Billionaire Mukesh Ambani-led Reliance Industries is reportedly gearing up for a blockbuster listing of its digital arm, Jio Platforms Ltd., and has already roped in a heavyweight lineup of global and domestic investment banks. Names like BofA Securities, Citigroup, Goldman Sachs, Morgan Stanley, JM Financial, and Kotak Mahindra Capital are said to be advising on the deal, signalling the scale and ambition behind the proposed offering.
If executed, this could turn out to be India’s largest-ever IPO, with estimates suggesting a fundraising of over $4 billion. Notably, this would also mark Reliance’s first major subsidiary listing in nearly two decades — a move that could unlock significant value for shareholders.
The timing appears strategic. Recent regulatory changes now allow large companies to list with just a 2.5% public float, making it easier for mega corporations like Jio to tap the markets without significant dilution.
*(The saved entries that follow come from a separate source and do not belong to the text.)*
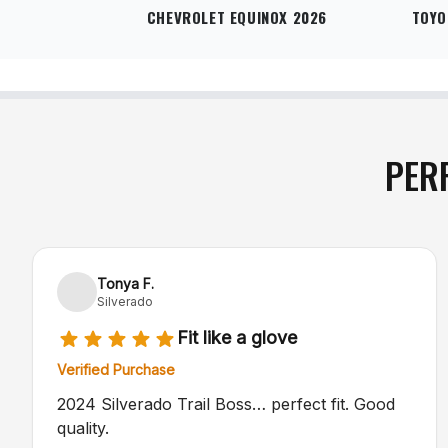
CHEVROLET EQUINOX 2026
TOYO
PER
Tonya F.
Silverado
Fit like a glove
Verified Purchase
2024 Silverado Trail Boss… perfect fit. Good
quality.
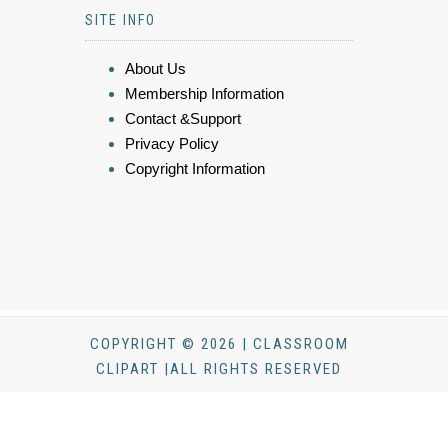
SITE INFO
About Us
Membership Information
Contact &Support
Privacy Policy
Copyright Information
COPYRIGHT © 2026 | CLASSROOM
CLIPART |ALL RIGHTS RESERVED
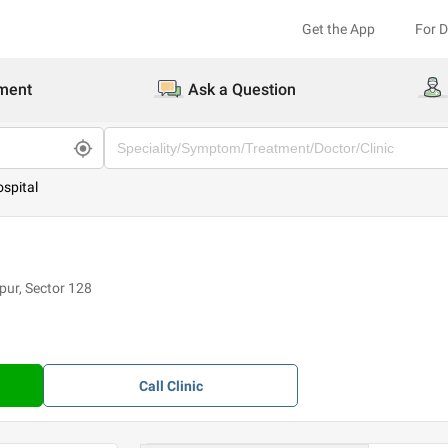
Get the App
For 
ment
Ask a Question
spital
ur, Sector 128
Call
Clinic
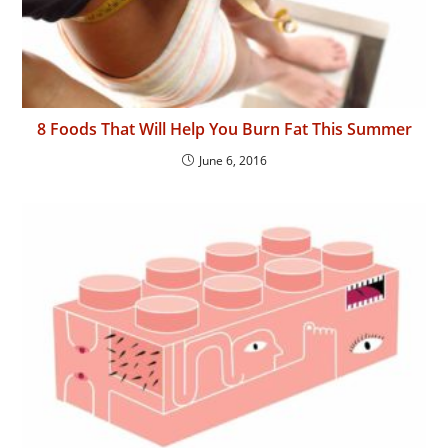
8 Foods That Will Help You Burn Fat This Summer
June 6, 2016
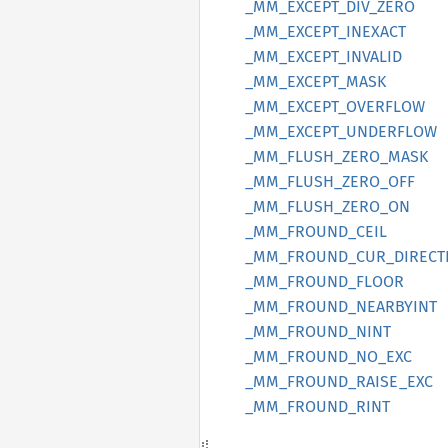
_MM_
EXCEPT_
DIV_
ZERO
_MM_
EXCEPT_
INEXACT
_MM_
EXCEPT_
INVALID
_MM_
EXCEPT_
MASK
_MM_
EXCEPT_
OVERFLOW
_MM_
EXCEPT_
UNDERFLOW
_MM_
FLUSH_
ZERO_
MASK
_MM_
FLUSH_
ZERO_
OFF
_MM_
FLUSH_
ZERO_
ON
_MM_
FROUND_
CEIL
_MM_
FROUND_
CUR_
DIRECT
_MM_
FROUND_
FLOOR
_MM_
FROUND_
NEARBYINT
_MM_
FROUND_
NINT
_MM_
FROUND_
NO_
EXC
_MM_
FROUND_
RAISE_
EXC
_MM_
FROUND_
RINT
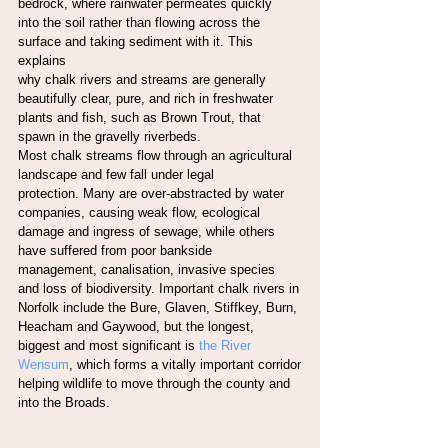
bedrock, where rainwater permeates quickly
into the soil rather than flowing across the 
surface and taking sediment with it. This 
explains
why chalk rivers and streams are generally 
beautifully clear, pure, and rich in freshwater
plants and fish, such as Brown Trout, that 
spawn in the gravelly riverbeds.
Most chalk streams flow through an agricultural 
landscape and few fall under legal
protection. Many are over-abstracted by water 
companies, causing weak flow, ecological
damage and ingress of sewage, while others 
have suffered from poor bankside
management, canalisation, invasive species 
and loss of biodiversity. Important chalk rivers in
Norfolk include the Bure, Glaven, Stiffkey, Burn, 
Heacham and Gaywood, but the longest,
biggest and most significant is
 the River 
Wensum
, which forms a vitally important corridor
helping wildlife to move through the county and 
into the Broads.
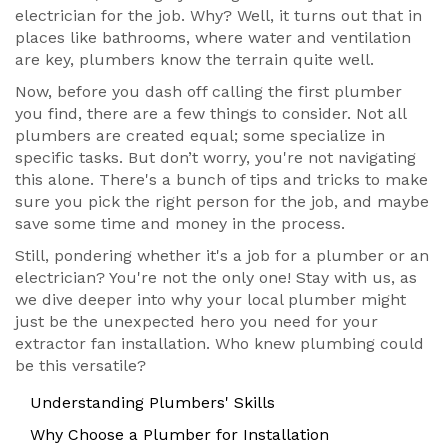
electrician for the job. Why? Well, it turns out that in
places like bathrooms, where water and ventilation
are key, plumbers know the terrain quite well.
Now, before you dash off calling the first plumber
you find, there are a few things to consider. Not all
plumbers are created equal; some specialize in
specific tasks. But don’t worry, you're not navigating
this alone. There's a bunch of tips and tricks to make
sure you pick the right person for the job, and maybe
save some time and money in the process.
Still, pondering whether it's a job for a plumber or an
electrician? You're not the only one! Stay with us, as
we dive deeper into why your local plumber might
just be the unexpected hero you need for your
extractor fan installation. Who knew plumbing could
be this versatile?
Understanding Plumbers' Skills
Why Choose a Plumber for Installation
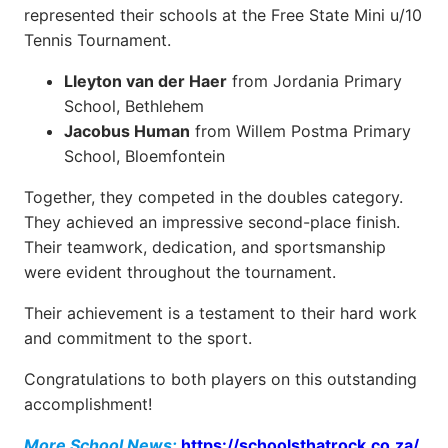
represented their schools at the Free State Mini u/10
Tennis Tournament.
Lleyton van der Haer
from Jordania Primary
School, Bethlehem
Jacobus Human
from Willem Postma Primary
School, Bloemfontein
Together, they competed in the doubles category.
They achieved an impressive second-place finish.
Their teamwork, dedication, and sportsmanship
were evident throughout the tournament.
Their achievement is a testament to their hard work
and commitment to the sport.
Congratulations to both players on this outstanding
accomplishment!
More School News:
https://schoolsthatrock.co.za/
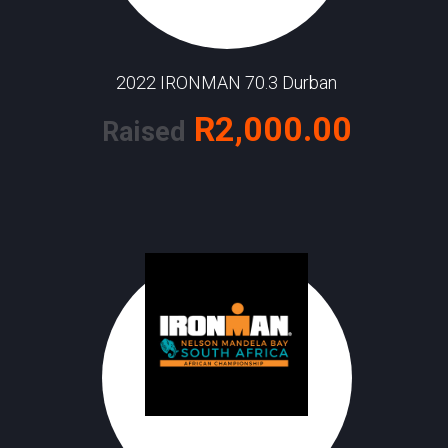
2022 IRONMAN 70.3 Durban
R2,000.00
Raised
Based on earlier banker estimates, Jio Platforms could command a valuation of around $170 billion, putting it among the most valuable telecom-digital companies globally.
At its core, Jio Platforms is far more than a telecom operator. It is a full-stack digital ecosystem spanning telecom (Reliance Jio), broadband, enterprise connectivity, cloud services, digital apps, content platforms, and fintech initiatives. With over 450 million subscribers, Jio has fundamentally reshaped India’s data consumption landscape and continues to expand aggressively into high-margin digital services.
Financially, the business has been showing strong momentum. Jio Platforms reported annual revenue of over Rs. 1.2 lakh crore, with net profit exceeding Rs. 20,000 crore, reflecting robust operating leverage and scale benefits. Its consistent cash generation and expanding digital footprint are key factors driving investor interest ahead of the IPO.
The next key trigger will be the filing of the draft red herring prospectus (DRHP) with SEBI, once the structure and timeline are finalised. However, as with any mega listing, the final size, valuation, and timing will remain closely tied to market conditions.
If this IPO goes through as expected, it won’t just be another listing — it could redefine the scale and global perception of India’s capital markets.